● Exercise details: Make an exact copy of the data below, leaving out every picture.

● Dataset extract:
○ ○ ○ ○
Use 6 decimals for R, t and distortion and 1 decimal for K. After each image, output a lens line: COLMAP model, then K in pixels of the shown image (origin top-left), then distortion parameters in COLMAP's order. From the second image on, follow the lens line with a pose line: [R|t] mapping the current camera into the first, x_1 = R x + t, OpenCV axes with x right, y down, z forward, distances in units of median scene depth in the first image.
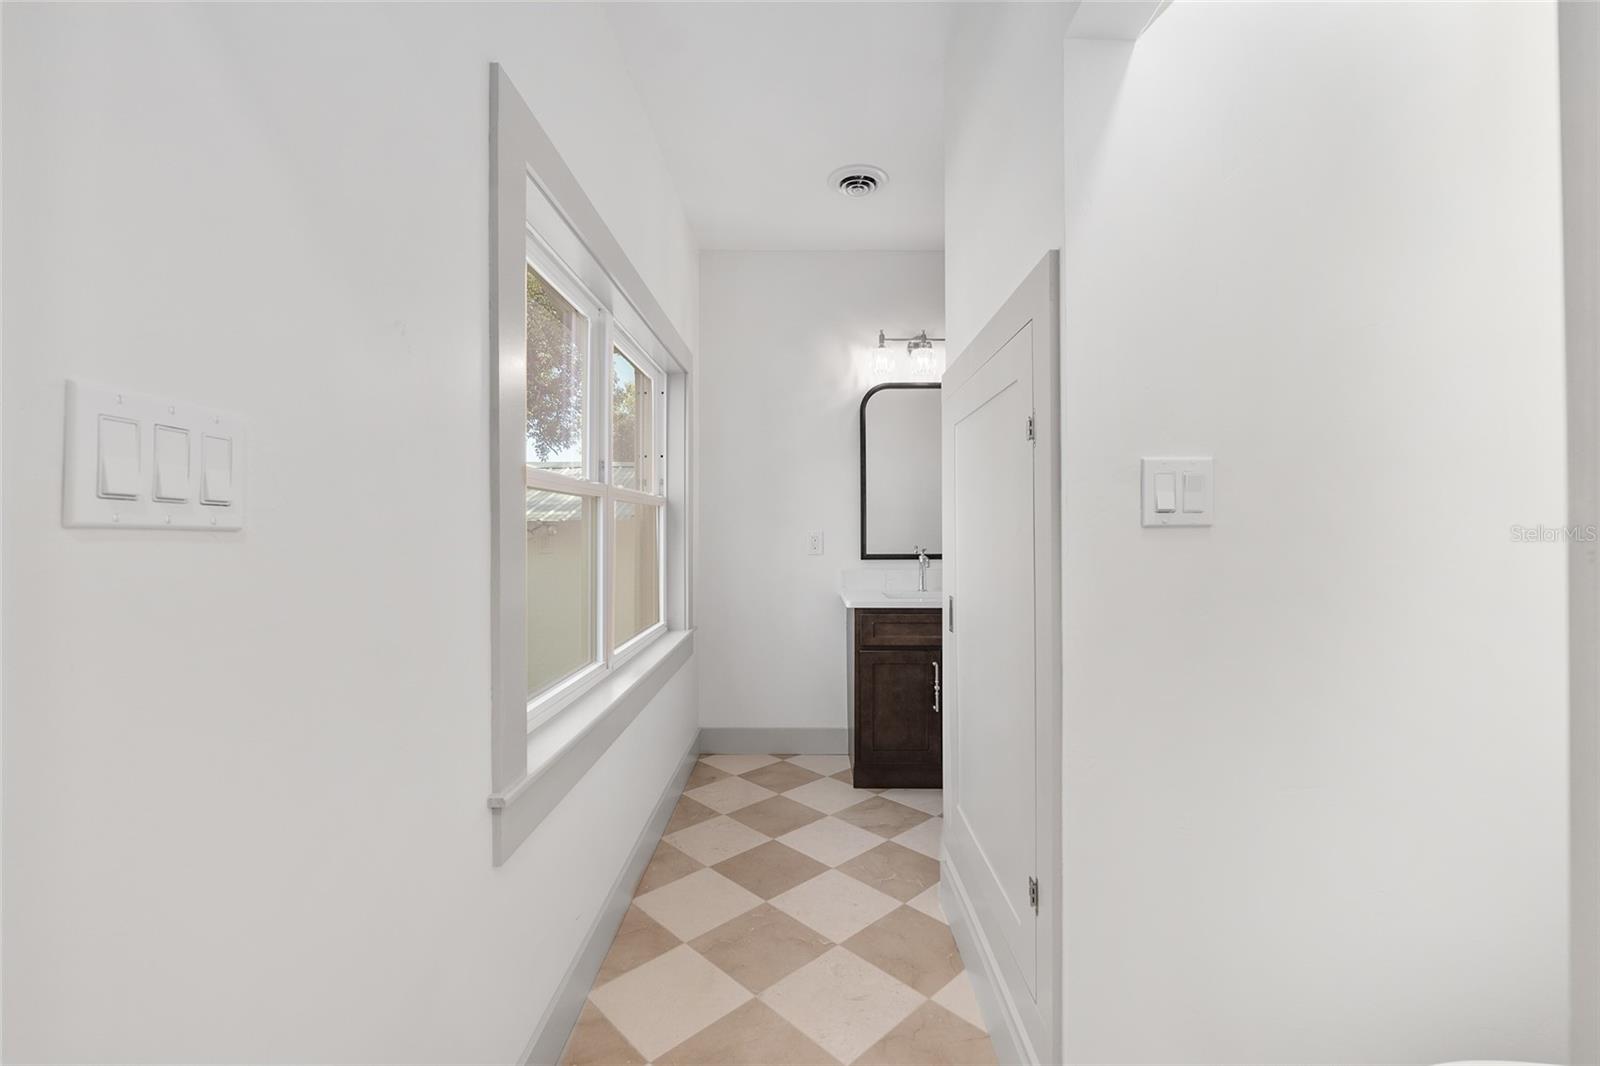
lens RADIAL K [[695.8, 0, 800.6], [0, 695.8, 529.4], [0, 0, 1]] dist [-0.017342, -0.000135]
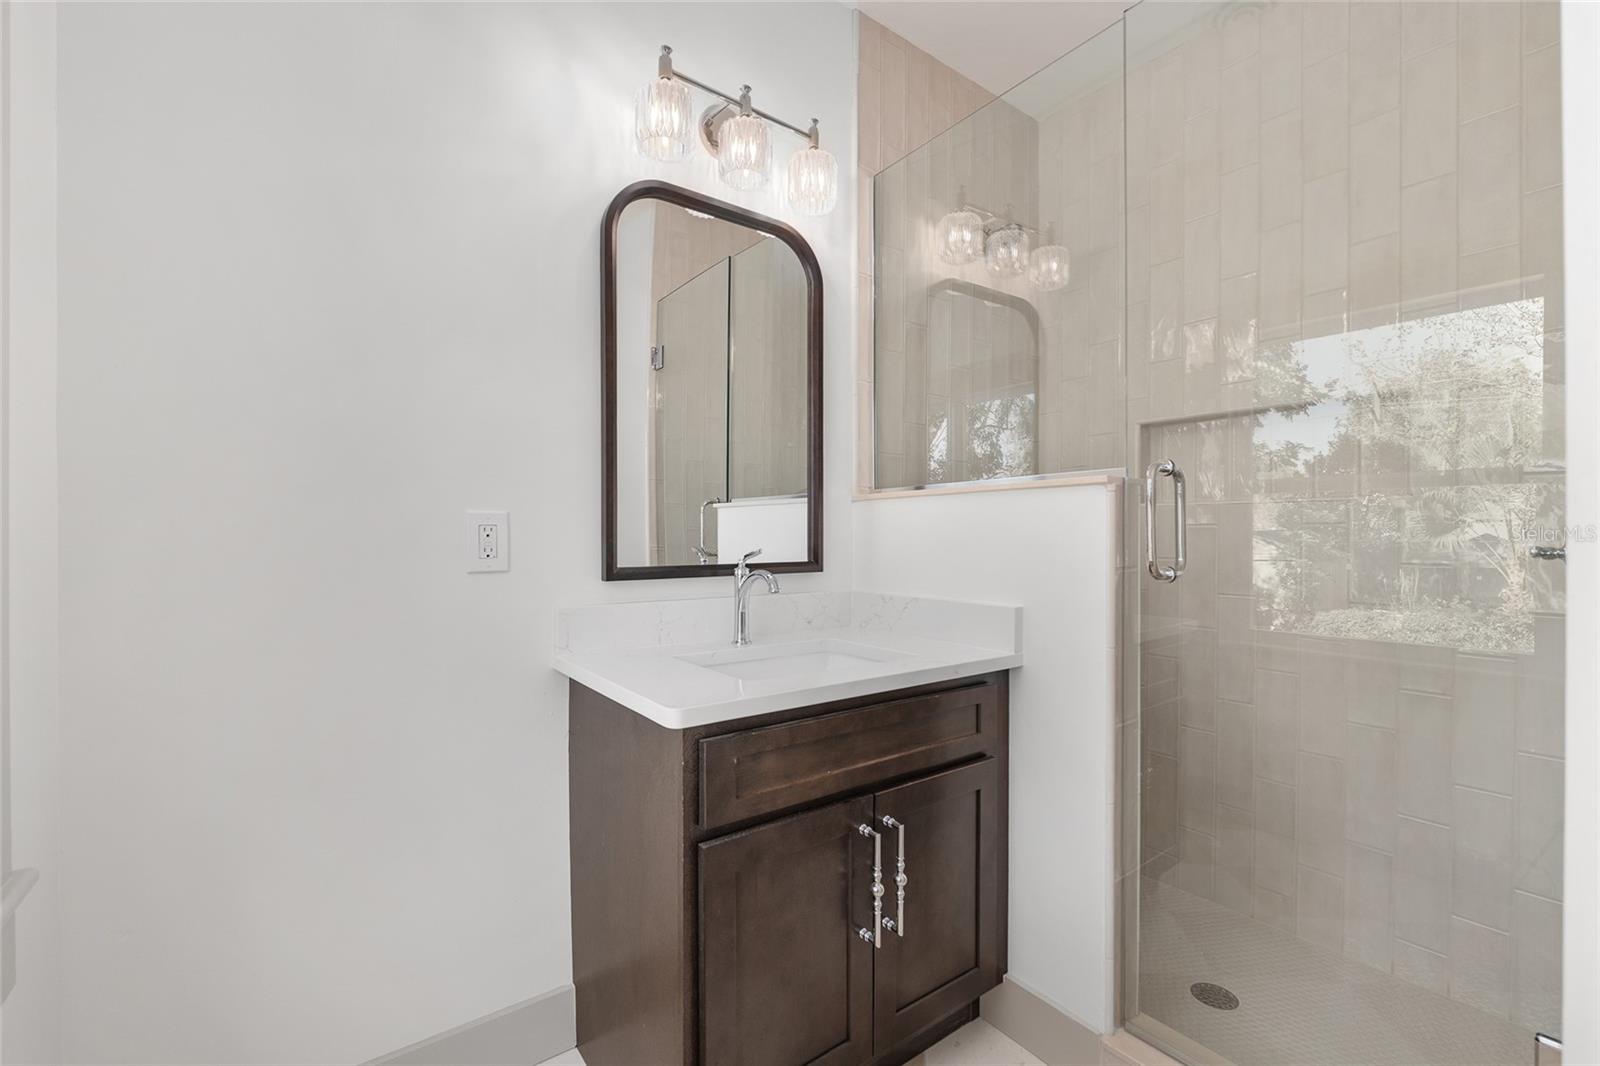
lens RADIAL K [[695.8, 0, 799.6], [0, 695.8, 537.9], [0, 0, 1]] dist [-0.017342, -0.000135]
pose [[0.799403, -0.003704, 0.600784, -0.084403], [0.000652, 0.999986, 0.005298, 0.017579], [-0.600795, -0.003844, 0.799394, 0.688145]]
○ ○ ○ ○
● Result of the exercise:
Use 6 decimals for R, t and distortion and 1 decimal for K. After each image, output a lens line: COLMAP model, then K in pixels of the shown image (origin top-left), then distortion parameters in COLMAP's order. From the second image on, follow the lens line with a pose line: [R|t] mapping the current camera into the first, x_1 = R x + t, OpenCV axes with x right, y down, z forward, distances in units of median scene depth in the first image.
lens RADIAL K [[695.8, 0, 800.6], [0, 695.8, 529.4], [0, 0, 1]] dist [-0.017342, -0.000135]
lens RADIAL K [[695.8, 0, 799.6], [0, 695.8, 537.9], [0, 0, 1]] dist [-0.017342, -0.000135]
pose [[0.799403, -0.003704, 0.600784, -0.084403], [0.000652, 0.999986, 0.005298, 0.017579], [-0.600795, -0.003844, 0.799394, 0.688145]]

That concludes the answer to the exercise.